Reporting from the Post itself revealed that the paper’s editorial board had prepared a Harris endorsement and that the final decision to not move forward with the piece came personally from owner Jeff Bezos. The backlash was swift. Bezos’s decision drew criticism from all corners of the media world and caused tumult in the Post newsroom. The paper’s editor-at-large, Robert Kagan, announced his resignation, and several Post employees stepped down from its editorial board, though they are staying on with the paper. One former editorial-board member, Molly Roberts, issued a statement laying the blame directly at Bezos’s feet.
On Monday, Bezos addressed the controversy in a Post op-ed, writing that his decision was an attempt to restore trust in the media, which the public increasingly views as biased. “Presidential endorsements do nothing to tip the scales of an election,” he wrote. “No undecided voters in Pennsylvania are going to say, ‘I’m going with Newspaper A’s endorsement.’ None. What presidential endorsements actually do is create a perception of bias. A perception of non-independence. Ending them is a principled decision, and it’s the right one.”
The Amazon founder rejected theories that the Post’s spiked endorsement was evidence of a preference for Harris’s opponent, Donald Trump. Bezos specifically mentioned a meeting that occurred between the former president and Dave Limp, the CEO of Bezos’s aerospace company Blue Origin, shortly after the news broke. “There is no connection between it and our decision on presidential endorsements, and any suggestion otherwise is false,” he said.
At first glance, Bezos’s words didn’t appear to go over well. Many observers saw the op-ed as coming far too late to address the damage done and as something that is unlikely to revive trust in the Post despite Bezos’s intentions. However, the Post appears ready to move forward from the controversy. Semafor reports that executive editor Matt Murray apologized to staff for the recent tumult and said of the endorsement “It’s done, it’s happened.”

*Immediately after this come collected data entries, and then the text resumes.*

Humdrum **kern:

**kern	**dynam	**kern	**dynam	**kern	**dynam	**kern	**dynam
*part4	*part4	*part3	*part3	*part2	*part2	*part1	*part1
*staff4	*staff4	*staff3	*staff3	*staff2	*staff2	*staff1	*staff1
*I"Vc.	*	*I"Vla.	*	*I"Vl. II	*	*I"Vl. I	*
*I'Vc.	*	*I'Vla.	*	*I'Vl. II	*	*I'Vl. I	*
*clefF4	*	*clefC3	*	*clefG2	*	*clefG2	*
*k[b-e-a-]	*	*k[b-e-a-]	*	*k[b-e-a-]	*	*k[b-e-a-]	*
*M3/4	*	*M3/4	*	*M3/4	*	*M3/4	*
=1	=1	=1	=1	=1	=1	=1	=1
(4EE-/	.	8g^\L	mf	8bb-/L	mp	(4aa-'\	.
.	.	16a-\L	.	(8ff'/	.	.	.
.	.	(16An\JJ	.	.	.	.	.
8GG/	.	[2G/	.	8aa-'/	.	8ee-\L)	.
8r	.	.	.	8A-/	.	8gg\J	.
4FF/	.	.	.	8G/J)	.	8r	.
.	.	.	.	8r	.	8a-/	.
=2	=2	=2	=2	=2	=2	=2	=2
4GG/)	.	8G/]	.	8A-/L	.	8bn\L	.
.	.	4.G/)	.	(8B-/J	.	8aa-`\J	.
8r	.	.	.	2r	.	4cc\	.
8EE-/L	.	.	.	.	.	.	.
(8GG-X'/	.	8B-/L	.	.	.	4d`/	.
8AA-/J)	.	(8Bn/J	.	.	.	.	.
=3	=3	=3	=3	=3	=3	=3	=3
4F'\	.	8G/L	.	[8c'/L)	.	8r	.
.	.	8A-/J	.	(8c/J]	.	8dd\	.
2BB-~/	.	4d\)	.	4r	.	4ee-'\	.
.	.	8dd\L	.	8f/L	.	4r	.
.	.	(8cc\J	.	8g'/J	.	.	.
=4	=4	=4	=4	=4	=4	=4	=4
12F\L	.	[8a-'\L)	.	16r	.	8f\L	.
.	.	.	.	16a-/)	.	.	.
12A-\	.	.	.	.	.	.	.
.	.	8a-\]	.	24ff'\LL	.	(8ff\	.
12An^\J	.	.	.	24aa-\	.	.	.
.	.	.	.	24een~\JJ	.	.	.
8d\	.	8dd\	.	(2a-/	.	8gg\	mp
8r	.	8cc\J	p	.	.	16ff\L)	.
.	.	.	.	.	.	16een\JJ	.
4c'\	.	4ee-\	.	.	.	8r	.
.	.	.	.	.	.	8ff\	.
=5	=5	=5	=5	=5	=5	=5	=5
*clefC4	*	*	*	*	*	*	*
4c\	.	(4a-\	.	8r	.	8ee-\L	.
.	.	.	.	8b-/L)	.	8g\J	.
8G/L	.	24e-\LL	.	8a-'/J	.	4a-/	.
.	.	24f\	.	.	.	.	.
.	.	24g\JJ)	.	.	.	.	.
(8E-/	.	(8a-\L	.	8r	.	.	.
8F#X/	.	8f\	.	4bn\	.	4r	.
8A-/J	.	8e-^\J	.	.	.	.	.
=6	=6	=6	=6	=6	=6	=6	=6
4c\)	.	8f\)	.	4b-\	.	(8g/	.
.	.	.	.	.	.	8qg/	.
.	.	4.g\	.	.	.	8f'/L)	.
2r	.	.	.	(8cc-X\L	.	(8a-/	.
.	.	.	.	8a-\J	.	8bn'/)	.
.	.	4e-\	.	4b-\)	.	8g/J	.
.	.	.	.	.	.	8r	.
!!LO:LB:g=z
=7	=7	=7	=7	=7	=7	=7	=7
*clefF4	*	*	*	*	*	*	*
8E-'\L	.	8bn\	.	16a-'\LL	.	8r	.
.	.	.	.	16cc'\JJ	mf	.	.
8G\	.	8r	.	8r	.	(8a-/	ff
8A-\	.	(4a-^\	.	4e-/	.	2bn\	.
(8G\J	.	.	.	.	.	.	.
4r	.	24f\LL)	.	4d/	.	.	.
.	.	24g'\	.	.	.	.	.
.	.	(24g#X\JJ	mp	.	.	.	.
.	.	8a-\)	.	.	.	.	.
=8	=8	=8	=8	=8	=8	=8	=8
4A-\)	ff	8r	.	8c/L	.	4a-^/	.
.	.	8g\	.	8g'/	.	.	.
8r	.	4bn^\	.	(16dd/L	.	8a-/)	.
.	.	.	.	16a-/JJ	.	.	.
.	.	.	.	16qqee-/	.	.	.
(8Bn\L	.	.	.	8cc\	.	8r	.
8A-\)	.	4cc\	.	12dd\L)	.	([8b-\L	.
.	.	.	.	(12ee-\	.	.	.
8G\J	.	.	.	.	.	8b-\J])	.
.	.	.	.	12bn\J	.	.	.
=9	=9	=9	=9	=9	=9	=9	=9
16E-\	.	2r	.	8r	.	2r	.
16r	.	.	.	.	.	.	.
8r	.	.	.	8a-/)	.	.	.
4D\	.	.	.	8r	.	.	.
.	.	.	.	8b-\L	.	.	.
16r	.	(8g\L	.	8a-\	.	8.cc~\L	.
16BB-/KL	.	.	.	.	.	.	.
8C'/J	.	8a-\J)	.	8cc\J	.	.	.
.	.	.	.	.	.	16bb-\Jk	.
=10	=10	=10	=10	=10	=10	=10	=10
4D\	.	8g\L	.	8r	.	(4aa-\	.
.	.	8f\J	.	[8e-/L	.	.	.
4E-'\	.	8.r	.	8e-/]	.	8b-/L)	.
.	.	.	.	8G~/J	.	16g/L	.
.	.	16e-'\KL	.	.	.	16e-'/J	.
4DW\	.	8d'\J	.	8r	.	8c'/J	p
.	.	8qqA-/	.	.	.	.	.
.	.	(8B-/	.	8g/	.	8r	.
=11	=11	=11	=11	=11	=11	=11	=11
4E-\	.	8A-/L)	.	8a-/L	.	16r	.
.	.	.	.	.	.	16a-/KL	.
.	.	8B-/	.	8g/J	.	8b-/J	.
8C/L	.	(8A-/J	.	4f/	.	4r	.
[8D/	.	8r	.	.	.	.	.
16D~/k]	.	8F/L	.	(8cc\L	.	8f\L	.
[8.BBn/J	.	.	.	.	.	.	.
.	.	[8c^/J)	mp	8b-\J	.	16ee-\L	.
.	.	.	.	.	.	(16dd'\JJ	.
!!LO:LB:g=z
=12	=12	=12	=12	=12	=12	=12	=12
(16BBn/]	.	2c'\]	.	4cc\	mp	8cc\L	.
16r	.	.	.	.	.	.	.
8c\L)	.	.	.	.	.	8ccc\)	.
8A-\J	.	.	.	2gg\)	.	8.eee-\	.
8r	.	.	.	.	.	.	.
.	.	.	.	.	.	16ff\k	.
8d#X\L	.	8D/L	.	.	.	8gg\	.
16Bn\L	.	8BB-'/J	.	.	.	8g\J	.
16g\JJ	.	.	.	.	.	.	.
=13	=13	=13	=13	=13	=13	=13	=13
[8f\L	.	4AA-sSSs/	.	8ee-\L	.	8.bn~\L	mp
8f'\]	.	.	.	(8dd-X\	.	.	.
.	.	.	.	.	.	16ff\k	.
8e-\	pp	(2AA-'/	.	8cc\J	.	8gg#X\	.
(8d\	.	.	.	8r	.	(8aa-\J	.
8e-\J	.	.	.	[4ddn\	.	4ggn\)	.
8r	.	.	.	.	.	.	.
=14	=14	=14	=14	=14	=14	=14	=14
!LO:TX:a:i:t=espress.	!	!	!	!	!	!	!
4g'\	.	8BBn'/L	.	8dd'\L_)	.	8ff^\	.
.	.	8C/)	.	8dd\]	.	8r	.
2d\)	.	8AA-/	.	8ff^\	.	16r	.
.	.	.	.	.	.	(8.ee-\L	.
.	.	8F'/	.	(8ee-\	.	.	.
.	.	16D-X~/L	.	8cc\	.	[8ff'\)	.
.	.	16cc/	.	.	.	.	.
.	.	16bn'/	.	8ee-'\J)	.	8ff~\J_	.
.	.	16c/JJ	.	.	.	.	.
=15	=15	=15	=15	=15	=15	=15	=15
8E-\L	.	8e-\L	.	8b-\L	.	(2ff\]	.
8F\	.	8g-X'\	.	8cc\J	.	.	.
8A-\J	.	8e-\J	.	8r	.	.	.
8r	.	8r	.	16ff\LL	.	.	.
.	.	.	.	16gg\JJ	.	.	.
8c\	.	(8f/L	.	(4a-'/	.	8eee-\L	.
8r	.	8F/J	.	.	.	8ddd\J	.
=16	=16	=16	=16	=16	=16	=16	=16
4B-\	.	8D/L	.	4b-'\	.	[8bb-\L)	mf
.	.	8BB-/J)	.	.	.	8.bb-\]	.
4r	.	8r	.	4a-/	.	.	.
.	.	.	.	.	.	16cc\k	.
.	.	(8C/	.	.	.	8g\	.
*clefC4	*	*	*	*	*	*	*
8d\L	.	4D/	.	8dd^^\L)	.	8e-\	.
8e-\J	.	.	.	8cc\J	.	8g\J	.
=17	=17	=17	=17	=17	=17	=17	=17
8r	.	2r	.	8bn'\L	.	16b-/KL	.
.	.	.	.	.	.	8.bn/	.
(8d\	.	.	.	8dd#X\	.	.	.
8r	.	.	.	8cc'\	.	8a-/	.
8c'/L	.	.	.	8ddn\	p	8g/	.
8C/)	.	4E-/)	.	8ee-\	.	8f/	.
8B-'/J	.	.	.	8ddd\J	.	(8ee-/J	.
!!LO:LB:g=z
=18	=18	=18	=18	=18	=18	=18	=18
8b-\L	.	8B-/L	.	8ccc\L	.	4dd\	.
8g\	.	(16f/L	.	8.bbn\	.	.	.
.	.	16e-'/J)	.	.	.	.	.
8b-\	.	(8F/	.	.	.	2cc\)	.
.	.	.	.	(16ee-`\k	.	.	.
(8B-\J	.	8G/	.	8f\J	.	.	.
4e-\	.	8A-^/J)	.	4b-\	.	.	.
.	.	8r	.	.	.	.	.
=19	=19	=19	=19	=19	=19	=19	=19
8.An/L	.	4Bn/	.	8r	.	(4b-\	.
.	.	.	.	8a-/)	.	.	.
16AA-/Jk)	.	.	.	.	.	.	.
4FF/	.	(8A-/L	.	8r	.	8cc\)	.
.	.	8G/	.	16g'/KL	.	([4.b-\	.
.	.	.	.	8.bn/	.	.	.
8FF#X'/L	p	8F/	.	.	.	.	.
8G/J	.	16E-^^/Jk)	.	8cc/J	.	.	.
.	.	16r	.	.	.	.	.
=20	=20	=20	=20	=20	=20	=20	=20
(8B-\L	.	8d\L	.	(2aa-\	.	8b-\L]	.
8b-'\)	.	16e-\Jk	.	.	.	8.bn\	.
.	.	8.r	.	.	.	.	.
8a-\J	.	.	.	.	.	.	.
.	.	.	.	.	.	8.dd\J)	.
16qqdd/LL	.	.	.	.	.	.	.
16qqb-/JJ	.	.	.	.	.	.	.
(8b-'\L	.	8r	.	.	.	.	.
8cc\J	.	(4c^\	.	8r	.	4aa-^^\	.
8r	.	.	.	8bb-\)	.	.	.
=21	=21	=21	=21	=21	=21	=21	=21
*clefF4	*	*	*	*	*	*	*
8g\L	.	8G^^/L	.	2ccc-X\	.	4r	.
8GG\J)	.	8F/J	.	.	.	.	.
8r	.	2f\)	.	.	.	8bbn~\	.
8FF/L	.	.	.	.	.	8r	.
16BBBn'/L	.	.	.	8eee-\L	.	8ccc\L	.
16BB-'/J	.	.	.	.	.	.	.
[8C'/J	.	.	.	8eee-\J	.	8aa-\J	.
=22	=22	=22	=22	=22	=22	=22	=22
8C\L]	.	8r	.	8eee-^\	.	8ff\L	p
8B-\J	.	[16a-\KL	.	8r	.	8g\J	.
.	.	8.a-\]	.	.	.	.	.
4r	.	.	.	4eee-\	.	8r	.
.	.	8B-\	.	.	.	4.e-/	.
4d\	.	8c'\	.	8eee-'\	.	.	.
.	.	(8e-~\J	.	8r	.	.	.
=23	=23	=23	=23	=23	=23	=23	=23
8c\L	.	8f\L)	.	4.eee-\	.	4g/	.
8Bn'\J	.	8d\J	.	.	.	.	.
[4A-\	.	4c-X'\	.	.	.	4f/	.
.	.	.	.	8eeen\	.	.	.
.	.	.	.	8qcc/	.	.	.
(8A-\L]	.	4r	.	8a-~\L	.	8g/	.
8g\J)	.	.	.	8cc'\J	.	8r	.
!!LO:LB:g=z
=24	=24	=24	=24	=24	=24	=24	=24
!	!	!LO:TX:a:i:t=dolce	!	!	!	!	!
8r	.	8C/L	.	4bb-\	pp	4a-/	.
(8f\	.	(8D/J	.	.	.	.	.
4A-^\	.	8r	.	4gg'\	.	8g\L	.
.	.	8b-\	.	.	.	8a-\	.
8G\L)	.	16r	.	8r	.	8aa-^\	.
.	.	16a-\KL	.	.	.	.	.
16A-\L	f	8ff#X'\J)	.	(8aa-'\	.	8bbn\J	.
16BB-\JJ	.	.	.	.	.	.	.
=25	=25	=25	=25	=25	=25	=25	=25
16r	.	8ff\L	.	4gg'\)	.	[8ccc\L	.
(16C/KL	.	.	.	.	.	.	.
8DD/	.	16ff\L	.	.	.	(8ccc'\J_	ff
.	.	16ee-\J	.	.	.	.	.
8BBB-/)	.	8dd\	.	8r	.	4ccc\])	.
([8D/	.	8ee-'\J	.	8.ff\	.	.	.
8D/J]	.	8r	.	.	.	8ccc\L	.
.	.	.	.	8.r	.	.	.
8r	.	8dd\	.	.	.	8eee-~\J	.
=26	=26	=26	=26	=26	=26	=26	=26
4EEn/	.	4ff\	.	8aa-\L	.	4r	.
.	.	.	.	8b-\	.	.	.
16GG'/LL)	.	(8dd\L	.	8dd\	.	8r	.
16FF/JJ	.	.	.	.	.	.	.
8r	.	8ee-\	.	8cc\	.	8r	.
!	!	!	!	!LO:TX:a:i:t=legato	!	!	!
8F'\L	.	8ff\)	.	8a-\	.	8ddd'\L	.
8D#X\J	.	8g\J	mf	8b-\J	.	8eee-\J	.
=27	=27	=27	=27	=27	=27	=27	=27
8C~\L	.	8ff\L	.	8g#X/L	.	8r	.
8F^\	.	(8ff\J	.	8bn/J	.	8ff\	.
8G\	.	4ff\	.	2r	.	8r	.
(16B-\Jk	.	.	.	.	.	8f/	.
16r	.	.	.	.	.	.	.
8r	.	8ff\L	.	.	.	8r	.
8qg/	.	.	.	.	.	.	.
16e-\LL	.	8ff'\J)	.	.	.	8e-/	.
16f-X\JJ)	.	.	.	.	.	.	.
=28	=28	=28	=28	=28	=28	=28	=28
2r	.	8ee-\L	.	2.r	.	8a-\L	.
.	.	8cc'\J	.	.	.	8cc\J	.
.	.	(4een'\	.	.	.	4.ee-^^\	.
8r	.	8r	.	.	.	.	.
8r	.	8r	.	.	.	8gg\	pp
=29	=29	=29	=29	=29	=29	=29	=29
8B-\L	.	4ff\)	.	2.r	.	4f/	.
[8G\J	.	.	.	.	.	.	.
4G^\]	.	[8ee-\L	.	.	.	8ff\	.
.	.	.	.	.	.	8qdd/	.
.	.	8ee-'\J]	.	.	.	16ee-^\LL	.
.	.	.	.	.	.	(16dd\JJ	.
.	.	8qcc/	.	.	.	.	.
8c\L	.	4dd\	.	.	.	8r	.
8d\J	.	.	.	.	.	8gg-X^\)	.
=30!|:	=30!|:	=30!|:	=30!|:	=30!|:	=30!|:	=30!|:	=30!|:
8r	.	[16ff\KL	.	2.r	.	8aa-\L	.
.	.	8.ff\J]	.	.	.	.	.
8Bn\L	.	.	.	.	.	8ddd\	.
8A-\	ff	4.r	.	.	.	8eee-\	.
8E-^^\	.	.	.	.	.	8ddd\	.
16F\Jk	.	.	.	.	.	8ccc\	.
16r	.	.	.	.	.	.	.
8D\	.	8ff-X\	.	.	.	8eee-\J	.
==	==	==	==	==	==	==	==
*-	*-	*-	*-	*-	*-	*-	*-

During an interview on the radio show The Breakfast Club on Tuesday, Vice-President Harris was asked about the blocked endorsements of the Post and the Los Angeles Times. Dr. Patrick Soon-Shiong, the owner of the Times, said the decision against endorsing came from the editorial board itself, something its members have disputed. Harris called the papers’ move “disappointing” and drew a link from the papers’ owners to her opponent. “It’s billionaires in Donald Trump’s club. That’s who’s in his club. That’s who he hangs out with, that’s who he cares about,” she said.